Grokzen / redis-py-cluster

Python cluster client for the official redis cluster. Redis 3.0+.
https://redis-py-cluster.readthedocs.io/
MIT License
1.1k stars 316 forks source link

Possible connection leak in ClusterBlockingConnectionPool #458

Open FranGM opened 3 years ago

FranGM commented 3 years ago

Hey there!

I've been tracking down an issue that I believe could have been caused (or at least made worse) by a possible connection leak in ClusterBlockingConnectionPool. Let me try to explain my theory to see if it makes sense.

In get_connection_by_node we pull connections from the queue one by one until we find a connection already established to this node or a None (free slot for a connection we can make).

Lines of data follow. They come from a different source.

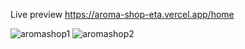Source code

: Live preview
https://aroma-shop-eta.vercel.app/home

![aromashop1](https://github.com/leylatahirova/Aroma-Shop/assets/118692585/d62b503b-095f-410b-beb9-7537fc72142c)
![aromashop2](https://github.com/leylatahirova/Aroma-Shop/assets/118692585/d2dba058-2795-4694-81ba-8a5235c7407b)

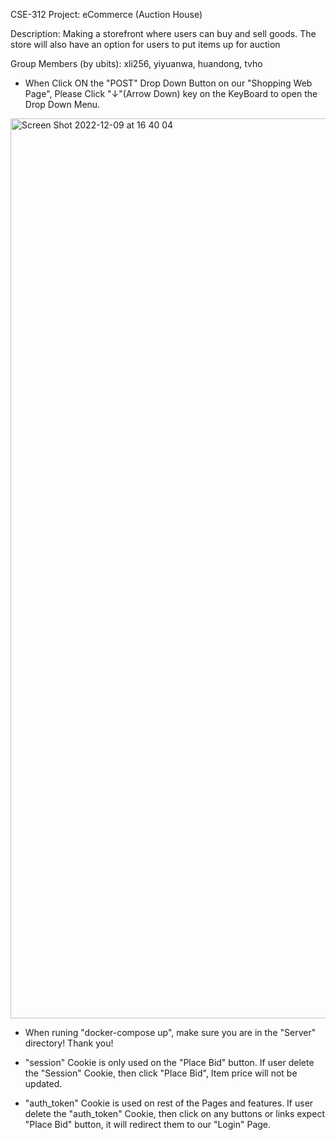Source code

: CSE-312 Project: eCommerce (Auction House)

Description: Making a storefront where users can buy and sell goods. The store will also have an option for users to put items up for auction

Group Members (by ubits): xli256, yiyuanwa, huandong, tvho

* When Click ON the "POST" Drop Down Button on our "Shopping Web Page", Please Click "↓"(Arrow Down) key on the KeyBoard to open the Drop Down Menu.
<img width="1440" alt="Screen Shot 2022-12-09 at 16 40 04" src="https://user-images.githubusercontent.com/75594446/206800661-7bcccde0-2470-44e4-96ac-f7d916d4cd61.png">

* When runing "docker-compose up", make sure you are in the "Server" directory!
Thank you!

* "session" Cookie is only used on the "Place Bid" button. If user delete the "Session" Cookie, then click "Place Bid", Item price will not be updated.
* "auth_token" Cookie is used on rest of the Pages and features. If user delete the "auth_token" Cookie, then click on any buttons or links expect "Place Bid" button, it will redirect them to our "Login" Page.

My concern is with the logic that follows if we run out of items to pull from the queue:

            # queue is full of connections to other nodes
            if len(connections_to_other_nodes) == self.max_connections:
                # is the earliest released / longest un-used connection
                connection_to_clear = connections_to_other_nodes.pop()
                self._connections.remove(connection_to_clear)
                connection_to_clear.disconnect()
                connection = None  # get a new connection
            else:
                # Note that this is not caught by the redis cluster client and will be
                # raised unless handled by application code.
                # ``ConnectionError`` is raised when timeout is hit on the queue.
                raise ConnectionError("No connection available")

If we have pulled exactly max_connections from the pool and all of them are for different nodes then we repurpose one of those connections, otherwise we raise an Exception. Note that when raising this exception we don't put any connections we might have pulled back into the pool.

I think the logic on if len(connections_to_other_nodes) == self.max_connections: is a bug because it implies that all connections are available inside the queue at all times, but connections that are currently being used won't be in the pool, which means there are cases when you have less than max_connections elements in the queue (most of the time really), so we will potentially raise an exception when we have connections we could repurpose.

I'm currently testing a fix that would change that line with if len(connections_to_other_nodes) >0: but wanted to hear your opinion on this hypothesis before submitting a PR.

Grokzen commented 3 years ago

@FranGM I could not say for sure i was not the one who made the blockingconnection pool implementation so to even say anything about it i would have to dig into that code and understand it to be able to answer your question really. I have never really been a fan of this shared style of connection pool as it cause these kinds of issues and other, In 3.0 this kind of error should maybe be gone, not sure with blocking solultion thos, but each node will get their individual connectionpool solution again so each node should sort itself out in the exact same way that redis-py does already so there will be even less reimplementation of code needed which i like much more.

FranGM commented 2 years ago

Hey @Grokzen , sorry for the radio silence, been busy lately.

Yeah that makes sense, we've had our own fix running in production for a while so I've gone ahead and made a PR for it (along with a couple other things). We've been running our own internally built version of redis-py-cluster but we'd love to go back to an unpatched version if possible.